Tuesday, July 3, 2012
Gujarat's indigenous tribes to get brand registration for tribal medicines.
AHMEDABAD: Indigenous tribes from Gujarat would become India's first tribal community to get their age-old medicinal knowledge branded and registered under trademark and geographic indication (GI). The state government has initiated a tribal branding project to create and promote a tribal-made product pool to protect tribal community knowledge.
ET has learnt that the forest department will create a pool of brands for local herbs found in Dangs along with the local tribes to improve the latter's income levels and to efficiently utilise the vast natural resources of the region. This will include value-addition by using modern processing, packaging and marketing system. The proposed brand for the herbs is in addition to the existing brand 'Dhanvantri' that belongs to Gujarat Forest Development Corporation.

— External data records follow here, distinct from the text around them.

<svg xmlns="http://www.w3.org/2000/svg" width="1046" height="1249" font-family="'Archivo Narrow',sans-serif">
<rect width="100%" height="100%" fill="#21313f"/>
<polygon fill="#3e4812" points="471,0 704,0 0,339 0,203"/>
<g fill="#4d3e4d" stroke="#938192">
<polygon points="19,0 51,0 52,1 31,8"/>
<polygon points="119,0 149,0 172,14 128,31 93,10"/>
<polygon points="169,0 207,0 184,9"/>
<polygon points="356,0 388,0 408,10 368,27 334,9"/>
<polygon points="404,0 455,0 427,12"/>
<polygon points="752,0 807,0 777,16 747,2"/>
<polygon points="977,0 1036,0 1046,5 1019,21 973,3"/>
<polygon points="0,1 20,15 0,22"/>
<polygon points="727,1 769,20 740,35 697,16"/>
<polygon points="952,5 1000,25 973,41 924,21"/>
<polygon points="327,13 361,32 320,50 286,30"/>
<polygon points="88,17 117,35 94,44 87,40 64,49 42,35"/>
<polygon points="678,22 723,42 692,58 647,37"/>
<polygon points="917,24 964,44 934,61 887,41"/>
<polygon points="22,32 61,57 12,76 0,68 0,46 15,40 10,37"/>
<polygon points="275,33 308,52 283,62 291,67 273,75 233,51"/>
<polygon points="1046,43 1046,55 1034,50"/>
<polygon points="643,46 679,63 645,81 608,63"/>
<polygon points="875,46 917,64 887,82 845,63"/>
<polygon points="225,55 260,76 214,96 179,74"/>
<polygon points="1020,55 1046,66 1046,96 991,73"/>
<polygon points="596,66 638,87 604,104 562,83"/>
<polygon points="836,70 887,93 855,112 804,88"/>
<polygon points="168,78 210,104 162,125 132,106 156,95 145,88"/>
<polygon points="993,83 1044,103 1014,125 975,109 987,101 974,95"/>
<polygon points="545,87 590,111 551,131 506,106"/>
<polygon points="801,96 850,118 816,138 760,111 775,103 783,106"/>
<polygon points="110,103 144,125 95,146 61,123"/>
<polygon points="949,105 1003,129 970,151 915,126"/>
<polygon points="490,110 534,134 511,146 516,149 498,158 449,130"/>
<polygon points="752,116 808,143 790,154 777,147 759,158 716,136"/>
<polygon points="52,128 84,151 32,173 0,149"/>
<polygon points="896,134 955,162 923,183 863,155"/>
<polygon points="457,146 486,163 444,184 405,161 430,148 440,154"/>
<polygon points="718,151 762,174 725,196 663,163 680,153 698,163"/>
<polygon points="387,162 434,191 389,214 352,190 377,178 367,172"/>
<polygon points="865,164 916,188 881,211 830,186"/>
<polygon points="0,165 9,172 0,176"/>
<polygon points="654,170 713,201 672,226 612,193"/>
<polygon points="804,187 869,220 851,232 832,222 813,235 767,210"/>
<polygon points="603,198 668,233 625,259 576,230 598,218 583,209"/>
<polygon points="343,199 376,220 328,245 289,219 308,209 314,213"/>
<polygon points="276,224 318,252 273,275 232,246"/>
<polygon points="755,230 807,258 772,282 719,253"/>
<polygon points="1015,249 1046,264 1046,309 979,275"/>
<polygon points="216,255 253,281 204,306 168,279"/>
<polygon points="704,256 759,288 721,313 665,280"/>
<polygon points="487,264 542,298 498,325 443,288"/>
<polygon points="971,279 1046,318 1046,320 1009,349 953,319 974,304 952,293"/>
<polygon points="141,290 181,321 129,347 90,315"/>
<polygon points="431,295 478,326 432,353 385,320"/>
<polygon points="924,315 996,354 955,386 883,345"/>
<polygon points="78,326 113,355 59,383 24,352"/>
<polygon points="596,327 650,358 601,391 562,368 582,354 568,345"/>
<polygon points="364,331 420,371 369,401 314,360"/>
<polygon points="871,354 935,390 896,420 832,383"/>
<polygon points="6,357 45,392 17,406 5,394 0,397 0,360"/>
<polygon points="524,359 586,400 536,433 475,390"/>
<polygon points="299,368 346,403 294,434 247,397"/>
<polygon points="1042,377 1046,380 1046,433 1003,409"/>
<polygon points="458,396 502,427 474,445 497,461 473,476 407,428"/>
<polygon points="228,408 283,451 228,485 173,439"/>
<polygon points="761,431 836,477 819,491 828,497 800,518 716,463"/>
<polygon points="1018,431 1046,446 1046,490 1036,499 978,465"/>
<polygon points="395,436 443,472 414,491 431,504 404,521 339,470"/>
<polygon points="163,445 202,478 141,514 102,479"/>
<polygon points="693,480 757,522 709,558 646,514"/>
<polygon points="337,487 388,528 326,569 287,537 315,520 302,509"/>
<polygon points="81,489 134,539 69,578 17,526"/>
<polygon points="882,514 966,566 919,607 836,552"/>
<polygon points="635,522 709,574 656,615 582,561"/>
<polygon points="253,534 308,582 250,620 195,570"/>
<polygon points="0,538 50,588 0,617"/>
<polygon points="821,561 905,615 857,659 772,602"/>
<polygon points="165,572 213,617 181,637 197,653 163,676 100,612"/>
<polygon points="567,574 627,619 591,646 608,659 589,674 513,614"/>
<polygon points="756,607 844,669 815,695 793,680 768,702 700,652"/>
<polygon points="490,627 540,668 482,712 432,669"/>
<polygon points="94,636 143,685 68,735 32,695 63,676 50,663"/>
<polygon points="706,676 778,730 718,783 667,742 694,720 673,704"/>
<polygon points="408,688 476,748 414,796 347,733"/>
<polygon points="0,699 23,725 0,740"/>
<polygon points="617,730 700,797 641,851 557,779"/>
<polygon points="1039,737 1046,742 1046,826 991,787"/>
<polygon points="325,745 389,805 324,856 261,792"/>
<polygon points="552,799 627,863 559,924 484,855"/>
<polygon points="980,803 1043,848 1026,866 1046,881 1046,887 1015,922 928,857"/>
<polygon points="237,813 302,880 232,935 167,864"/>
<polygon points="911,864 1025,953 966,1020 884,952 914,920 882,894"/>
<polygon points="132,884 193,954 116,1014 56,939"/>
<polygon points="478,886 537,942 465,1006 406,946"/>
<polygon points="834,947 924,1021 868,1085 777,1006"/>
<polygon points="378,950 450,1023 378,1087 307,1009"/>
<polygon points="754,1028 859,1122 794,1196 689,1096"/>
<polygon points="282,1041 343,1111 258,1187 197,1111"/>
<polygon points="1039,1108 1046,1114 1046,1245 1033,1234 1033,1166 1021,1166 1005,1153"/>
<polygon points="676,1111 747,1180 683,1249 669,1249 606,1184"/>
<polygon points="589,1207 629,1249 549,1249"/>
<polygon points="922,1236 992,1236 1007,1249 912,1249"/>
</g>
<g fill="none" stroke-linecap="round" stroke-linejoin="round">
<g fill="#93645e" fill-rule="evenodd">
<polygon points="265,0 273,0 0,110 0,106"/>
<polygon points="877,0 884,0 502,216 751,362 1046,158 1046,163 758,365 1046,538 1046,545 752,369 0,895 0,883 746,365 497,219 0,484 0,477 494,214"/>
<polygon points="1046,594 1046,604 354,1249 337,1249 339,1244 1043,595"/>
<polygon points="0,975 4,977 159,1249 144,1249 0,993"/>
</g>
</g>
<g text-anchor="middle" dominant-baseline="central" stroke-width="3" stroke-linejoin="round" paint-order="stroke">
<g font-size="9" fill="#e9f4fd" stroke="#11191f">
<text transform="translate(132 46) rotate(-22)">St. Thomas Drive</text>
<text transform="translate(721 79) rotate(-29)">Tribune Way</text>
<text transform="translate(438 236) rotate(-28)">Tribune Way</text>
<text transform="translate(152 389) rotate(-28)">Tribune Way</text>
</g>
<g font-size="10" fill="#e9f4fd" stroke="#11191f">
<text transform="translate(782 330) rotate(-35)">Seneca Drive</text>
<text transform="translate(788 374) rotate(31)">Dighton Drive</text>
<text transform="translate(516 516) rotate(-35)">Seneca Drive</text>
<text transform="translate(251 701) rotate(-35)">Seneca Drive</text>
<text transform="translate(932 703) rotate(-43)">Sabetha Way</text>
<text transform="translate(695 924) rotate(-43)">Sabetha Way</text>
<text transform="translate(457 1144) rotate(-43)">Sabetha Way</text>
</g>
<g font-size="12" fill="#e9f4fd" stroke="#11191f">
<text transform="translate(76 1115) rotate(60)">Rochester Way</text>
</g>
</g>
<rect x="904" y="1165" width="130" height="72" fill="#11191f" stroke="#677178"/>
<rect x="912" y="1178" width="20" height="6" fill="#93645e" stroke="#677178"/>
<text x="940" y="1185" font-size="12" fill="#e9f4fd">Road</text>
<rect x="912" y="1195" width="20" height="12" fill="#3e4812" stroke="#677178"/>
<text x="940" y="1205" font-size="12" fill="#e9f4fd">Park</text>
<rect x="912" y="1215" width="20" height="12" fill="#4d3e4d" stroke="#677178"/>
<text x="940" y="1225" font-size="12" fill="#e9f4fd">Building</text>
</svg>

"Currently, middle-men collect herbs from the locals who in turn end up getting exploited. We will create a dedicated marketplace for processed hubs that could be bought by ayurvedic pharma companies," S K Chaturvedi, chief conservator of forest of Valsad and Dang districts.
The Dangs has more than 350 species of medicinal plants scattered over 311 villages and has 60 Bhagats (tribal healers).

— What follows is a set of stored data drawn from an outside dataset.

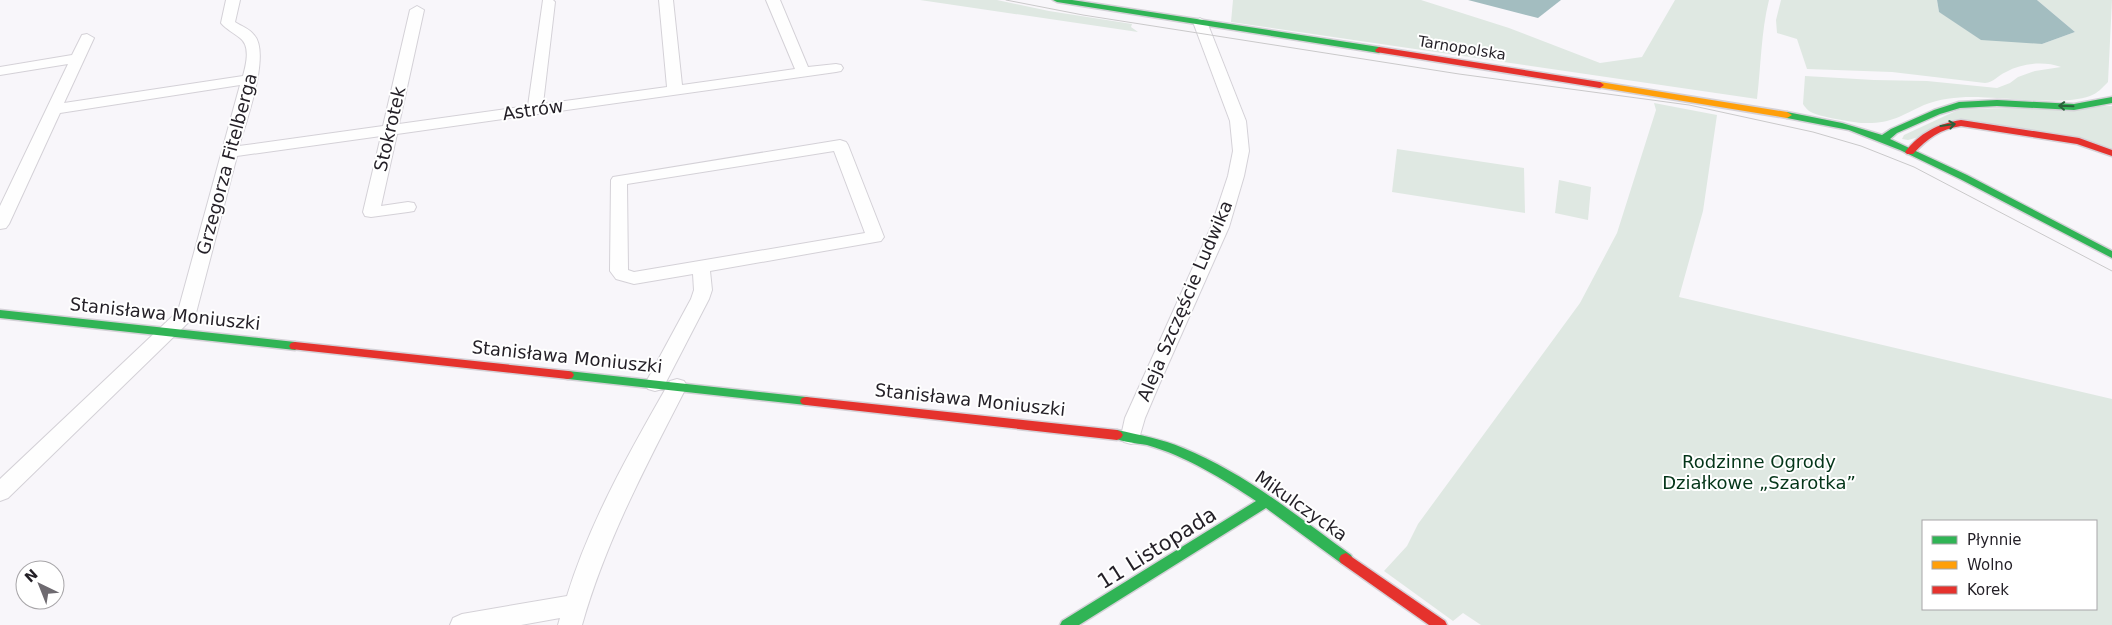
<svg xmlns="http://www.w3.org/2000/svg" width="2112" height="625" font-family="'DejaVu Sans',sans-serif">
  <style>
    .green { fill: #dfe8e2; fill-rule: evenodd }
    .water { fill: #a3bdc0 }
    .lines { fill: none; stroke-linecap: round; stroke-linejoin: round }
    .street-casing { stroke: #d4d1d7; stroke-width: 2 }
    .fast-casing { stroke: #d4d1d7; stroke-width: 3 }
    .slow-casing { stroke: #d4d1d7; stroke-width: 3 }
    .jam-casing { stroke: #d4d1d7; stroke-width: 3 }
    .street { fill: #fefefe; fill-rule: evenodd }
    .fast { fill: #30b455; fill-rule: evenodd }
    .slow { fill: #ff9f0a; fill-rule: evenodd }
    .jam { fill: #e5322d; fill-rule: evenodd }
    .tram { stroke: #cac9ca; stroke-width: 1 }
    .oneway { stroke: #29623b }
    .labels { text-anchor: middle; stroke-width: 4; stroke-linejoin: round; paint-order: stroke }
    .far-street-label { font-size: 15px; fill: #231f26; stroke: #fff }
    .street-label { font-size: 18px; fill: #231f26; stroke: #fff }
    .park-label { font-size: 18px; fill: #043519; stroke: #fff }
    .near-street-label { font-size: 21px; fill: #231f26; stroke: #fff }
  </style>
  <rect width="100%" height="100%" fill="#f8f6fa"/>
  <g class="green">
    <polygon points="920,0 997,0 1049,11 1132,24 1131,27 1138,32"/>
    <path d="M1233,0H1421L1509,28L1600,63L1642,57L1675,0H1769C1761,32 1761,66 1757,99L1231,22Z"/>
    <path d="M1781,0H1937L1939,12L2042,44L2075,32L2037,0H2112L2108,82C2102,88 2098,93 2090,96C2063,106 2003,97 1972,97C1956,97 1939,99 1924,105C1900,116 1891,124 1863,123C1855,123 1816,116 1811,112C1808,111 1805,107 1803,104L1805,76L1874,80L1927,81L1997,88L2010,83L2018,77L2035,71L2061,67C2044,61 2022,63 2006,72C1997,76 1994,82 1985,83L1892,72L1807,69L1797,39L1777,33L1776,20Z"/>
    <path d="M1654,103L1717,115L1703,211L1679,297L2112,399V625H1481L1463,613L1453,621L1384,571L1407,546L1418,524L1580,303L1617,233L1656,110ZM1923,521H2096V609H1923Z"/>
    <polygon points="2112,106 2112,149 1976,121 1908,140 1902,139 1904,135 1960,109"/>
    <polygon points="1397,149 1524,168 1525,213 1392,192"/>
    <polygon points="1559,180 1591,187 1588,220 1555,213"/>
  </g>
  <g class="water">
    <polygon points="1468,0 1561,0 1538,18"/>
    <polygon points="1937,0 2037,0 2075,32 2042,44 1981,40 1939,12"/>
  </g>
  <g class="lines">
    <g class="street-casing">
      <g id="street">
        <path d="M226,0H240L235,22C241,26 250,29 254,35C271,53 246,122 239,146L383,126L410,10L417,6L424,10L399,124L528,106L543,0H553L555,2L543,104L667,87L659,0H673L682,85L795,69L766,0H780L808,67L836,64L841,65L843,68L841,71L836,72L397,134L381,206L408,202L414,203L416,207L414,211L408,212L371,217L365,216L363,212L381,136L237,156L196,313L194,317L8,498L0,501V479L178,311L240,85L60,113L9,224L6,228L0,229V206L68,64L0,75V67L72,55L82,35L87,34L94,38L64,103L243,76C246,65 251,46 240,38C234,33 226,29 221,23Z"/>
        <polygon points="1200,18 1207,22 1246,121 1249,151 1244,176 1229,227 1159,385 1145,418 1138,442 1131,444 1124,442 1121,436 1125,418 1211,227 1228,176 1233,151 1230,121 1193,22"/>
        <path d="M840,140L846,142L848,145L884,237L881,241L710,271L712,290L709,299L665,384L662,389L655,391L648,389L645,384L691,299L694,290L693,274L634,284L616,279L610,271L611,180L613,177ZM834,151L865,233L634,272L628,270L627,184Z"/>
        <path d="M677,379L684,381L687,386C647,464 606,540 582,625H558L560,618L521,625H450L453,618L462,614L567,596C590,521 631,449 670,381Z"/>
      </g>
    </g>
    <g class="fast-casing">
      <g id="fast">
        <polygon points="1053,0 1072,0 1379,47 1383,50 1379,53 1057,2"/>
        <polygon points="2112,97 2112,103 2074,110 1997,106 1960,108 1940,114 1897,133 1890,139 1967,175 2112,251 2112,258 1960,179 1900,150 1849,130 1787,118 1782,115 1787,112 1842,123 1882,135 1891,129 1934,110 1959,102 1997,100 2074,104"/>
        <polygon points="0,310 295,342 301,346 295,350 0,318"/>
        <polygon points="568,371 806,397 810,398 812,401 810,404 806,405 568,379 564,378 562,375 564,372"/>
        <path d="M1117,430C1140,435 1162,439 1183,448C1245,473 1298,517 1351,555L1353,559L1351,563L1346,565L1341,563L1266,508L1079,625H1060L1062,621L1256,501C1223,479 1186,456 1147,445C1135,443 1124,442 1113,438L1111,435L1113,432Z"/>
      </g>
    </g>
    <g class="slow-casing">
      <polygon id="slow" points="1600,82 1787,112 1792,115 1787,118 1597,87 1597,83"/>
    </g>
    <g class="jam-casing">
      <g id="jam">
        <polygon points="1379,47 1600,82 1604,85 1600,88 1376,52 1375,50"/>
        <path d="M1961,120L2079,138L2112,150V156L2077,144L1961,126C1940,129 1928,138 1913,154H1907L1905,152C1920,133 1937,124 1961,120Z"/>
        <polygon points="295,342 568,371 572,372 574,375 572,378 568,379 291,349 289,346 291,343"/>
        <polygon points="806,397 1117,430 1121,432 1123,435 1121,438 1117,440 806,405 802,404 800,401 802,398"/>
        <polygon points="1346,553 1445,621 1447,625 1429,625 1341,563 1339,559 1341,555"/>
      </g>
    </g>
    <use href="#street" class="street"/>
    <use href="#fast" class="fast"/>
    <use href="#slow" class="slow"/>
    <use href="#jam" class="jam"/>
    <polyline class="tram" points="1006,0 1083,15 1459,74 1689,105 1813,132 1861,146 1914,167 2112,271"/>
  </g>
  <defs><path id="oneway-shaft" d="M-6 0H5M1.5-3L5.5 0L1.5 3" fill="none" stroke-width="1.6" stroke-linecap="round" stroke-linejoin="round" transform="scale(1.25)"/></defs>
  <g class="oneway">
    <use href="#oneway-shaft" transform="translate(2066 106) rotate(-178)"/>
    <use href="#oneway-shaft" transform="translate(1948 125) rotate(-8)"/>
  </g>
  <g class="labels">
    <g class="far-street-label">
      <text transform="translate(1462 48) rotate(9)" y="5">Tarnopolska</text>
    </g>
    <g class="street-label">
      <text transform="translate(533 110) rotate(-8)" y="6">Astrów</text>
      <text transform="translate(390 129) rotate(-77)" y="6">Stokrotek</text>
      <text transform="translate(227 164) rotate(-75)" y="6">Grzegorza Fitelberga</text>
      <text transform="translate(1185 301) rotate(-67)" y="6">Aleja Szczęście Ludwika</text>
      <text transform="translate(165 314) rotate(6)" y="6">Stanisława Moniuszki</text>
      <text transform="translate(567 357) rotate(6)" y="6">Stanisława Moniuszki</text>
      <text transform="translate(970 400) rotate(6)" y="6">Stanisława Moniuszki</text>
      <text transform="translate(1301 506) rotate(35)" y="6">Mikulczycka</text>
    </g>
    <g class="park-label">
      <text x="1759" y="468">Rodzinne Ogrody<tspan x="1759" dy="21">Działkowe „Szarotka”</tspan></text>
    </g>
    <g class="near-street-label">
      <text transform="translate(1157 548) rotate(-32)" y="7">11 Listopada</text>
    </g>
  </g>
  <rect x="1922" y="520" width="175" height="90" fill="#ffffff" stroke="#a7a5a8"/>
  <rect x="1932" y="536" width="25" height="8" fill="#30b455" stroke="#a7a5a8"/>
  <text x="1967" y="545" font-size="15" fill="#231f26">Płynnie</text>
  <rect x="1932" y="561" width="25" height="8" fill="#ff9f0a" stroke="#a7a5a8"/>
  <text x="1967" y="570" font-size="15" fill="#231f26">Wolno</text>
  <rect x="1932" y="586" width="25" height="8" fill="#e5322d" stroke="#a7a5a8"/>
  <text x="1967" y="595" font-size="15" fill="#231f26">Korek</text>
  <g transform="translate(40 585) rotate(317)"><circle r="24" fill="#ffffff" stroke="#a7a5a8"/>
  <path d="M0-4L9 19L0 12L-9 19Z" fill="#6e6a70"/>
  <text y="-8" font-size="14" font-weight="bold" text-anchor="middle" fill="#231f26">N</text>
  </g>
</svg>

The forest department will train the tribals in scientific method of herbs and its preservation, Chaturvedi says. "Modern processing units will be set up to add value to the raw herbs and special training will also be imparted to tribals to improve the productivity of the plants," he said.
Dangs is home to herbs like harde, baheda , mahuda, charoli, shatavri, citrak, white musli, jivanti, kaucha and galo amongst others. "Unlike Ayurveda, the medical knowledge of the tribals has never been documented by the Bhagats. The knowledge has been passed on to subsequent generation verbally," says Dr Deepak Acharya, director of Abhumka Herbal, that is deciphering tribal knowledge into finished products and sharing profit with the tribal community.
Bio-piracy in the region began in 1990s but reached its peak in 2000. Later, local administration and tribal healers sprung into action to find means to plug it. Registration will empower owners of the said intellectual property to restrict others from using similar intellectual property, says advocate Aayush Modi working with Nanavati Associates that is working on this state government initiative. The firm along with the State Forest Development Agency (SFDA) has begun applying for trademark registrations for various products manufactured or sold by the tribals. "It will enable sales and promote specific brands emerging from the region," adds IPR specialist Mr Pranit Nanavati.
Abhumka has so far introduced over 12 medicinal products from the region -- herbal cattlefeed DudhNahar, vitality capsules Teranta and StonOff, for removal of kidney stones -- for instance.